TransiLudi_: nie przejmuj się, ze jesteś inny. Wspomniałeś o raw food. Swego czasu miałem przetestowana dietę opartą na surowym mięsie i muszę przyznać, że wchodziło mi dziesięć razy lepiej, niż po obróbce termicznej a i organizm lepiej sobie z nim radził. Ale z różnych przyczyn odstawiłem ten sposób odżywiania. Pewnie gdybym zaczął głosić swoje doświadczenia, to by mnie odsądzono tu na forum od czci, wiary i sanepidu. Ale poczekam. Kiedyś na pewno jakiś autorytet zacznie propagować surowe mięso i wtedy popatrzę na komentarze.
Gdy zaczynałem czytać to forum kilka lat temu J/JN było ekstremą. Większość (jak się wydawało) jadła z zegarkiem w ręku, a niektórzy nawet budzili się w nocy coś wszamać, aby ich nie dopadł Nocny Katabolizm (to chyba jakiś potwór rodem z Silent Hill, jak wnoszę po ich przerażonych komentarzach). A ja już miałem swoje doświadczenia z postami 16-18h i jednym dobowym w tygodniu...
Wracając do meritumu: mój organizm surowych jajek nie lubi. I twarogu. Ale za to lubi surowe mięso. Każdy winien posłuchać czasem swojego organizmu, a nie tylko informacji z netu (z całą moją kilkuletnią sympatią do SFD).

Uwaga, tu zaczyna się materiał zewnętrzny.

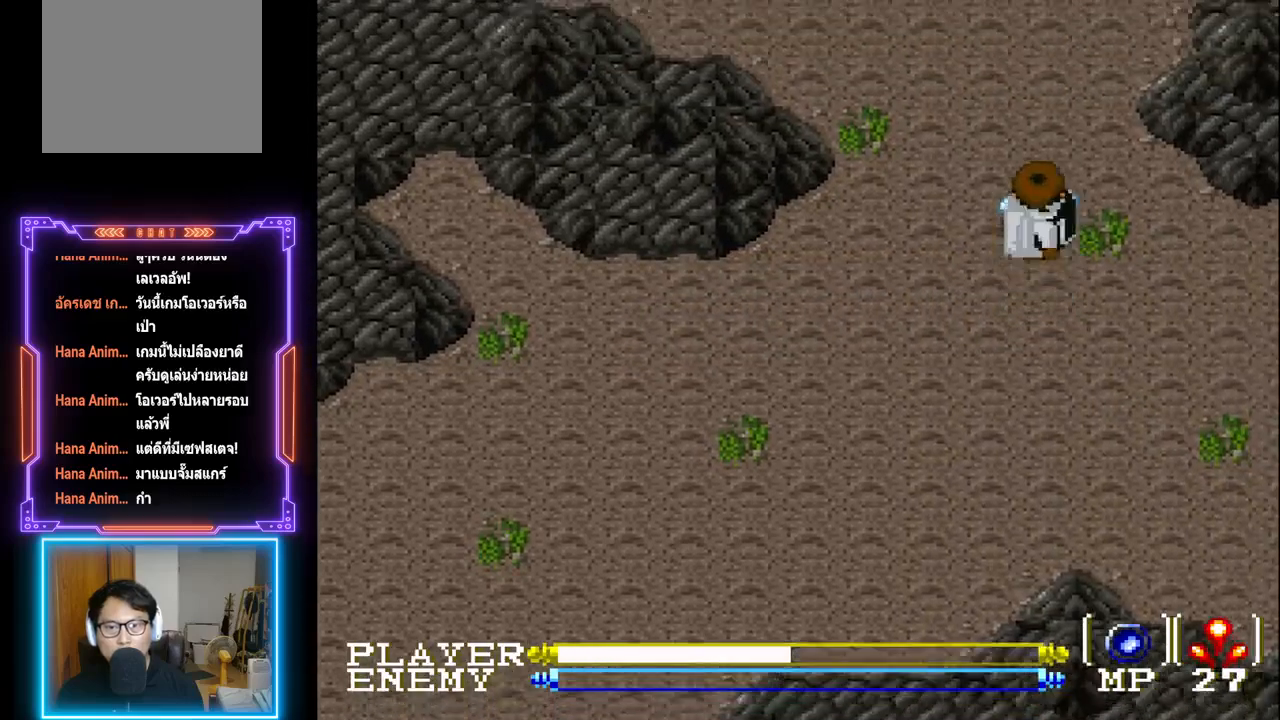
{"buttons": ["DPAD_UP"], "left_stick": "center", "events": []}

Jadłem surowe mięso też. Nie podchodziło mi, ale ogólnie nie czułem się taki pełny jak po obróbce. Chociaż sushi mógłbym jeść na okrągło. Przy jajkach mam identycznie.

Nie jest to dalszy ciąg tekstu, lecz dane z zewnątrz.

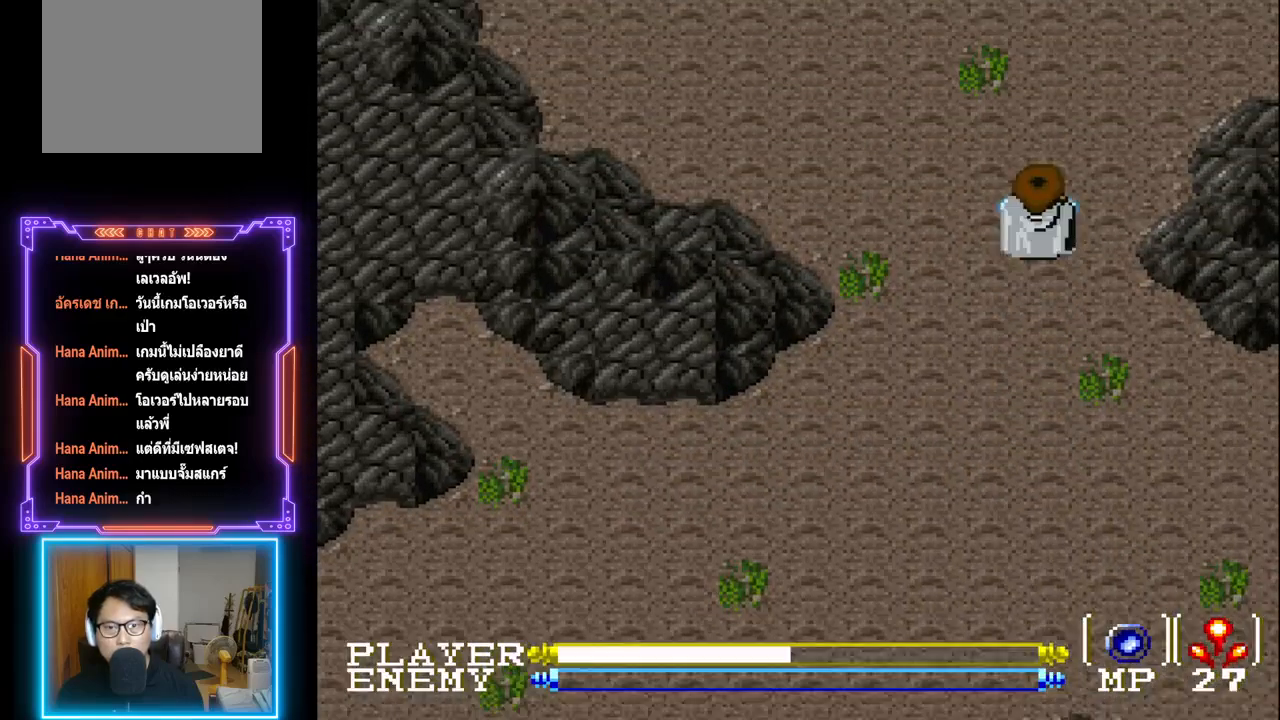
{"buttons": ["DPAD_UP"], "left_stick": "center", "events": []}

d****izmy krążące w sieci też znam. Wstawanie w nocy, to już kompletna patola, jeżeli się nie ma ładowania ww i do wciągnięcia np. 1200g ww. Sam tak jadłem z zegarkiem w ręku. 90% trzymających dietę w PL nadal tak je, jak nie więcej. Na szczęście ludzie typu Martin Berkhan, Alan Aragon obalili te głupoty. No nic, pozostaje tylko współczuć głupoty i jedzenia zimnego żarcia w pojemnikach w szkole/pracy po 30g białka na posiłek
Solaros
Nie opierałbym się na badaniach kilku, bo widziałem badania, w których surowe jajka wygrywały. Wodyn to samo mówił. Odczucia mówią co innego. Wolę praktykę niż teorię, bo są badania, gdzie śniadanie jest uznawane za najważniejszy posiłek dnia, szkoda że wszystkie były sponsorowane przez sprzedawcę płatków śniadaniowych w USA
Gdybym mógł, to wrzuciłbym Ci link do konkurencyjnego forum, gdzie chłopaki fajne badania pokazali o surowych jajkach. Widziałem też na forum bb dyskusje odnośnie jedzenia po obróbce, a surowego, jajka były tematem numer 1. Nie muszę mówić, które wygrały i były popierane. Tam się zaczął bum na post, może i za parę lat zmieni się pogląd na surowe jaja
http://www.body-factory.pl/showthread.php?t=9032
Widzę, że nawet tu była dyskusja i dali link, o który mi się rozchodzi. Sam się tu wypowiadałeś
Mój układ trawienny woli surowe, badania mogą mówić co innego. Ludzie ogólnie, którzy tak jedzą mają identyczne spostrzeżenia. Jajecznica fajna, ale puszczanie śmierdzących bąków, bóle brzucha przy większych ilościach (8-10) nie są fajne, nie wspominam już o traceniu czasu na gotowanie i obieranie jajek.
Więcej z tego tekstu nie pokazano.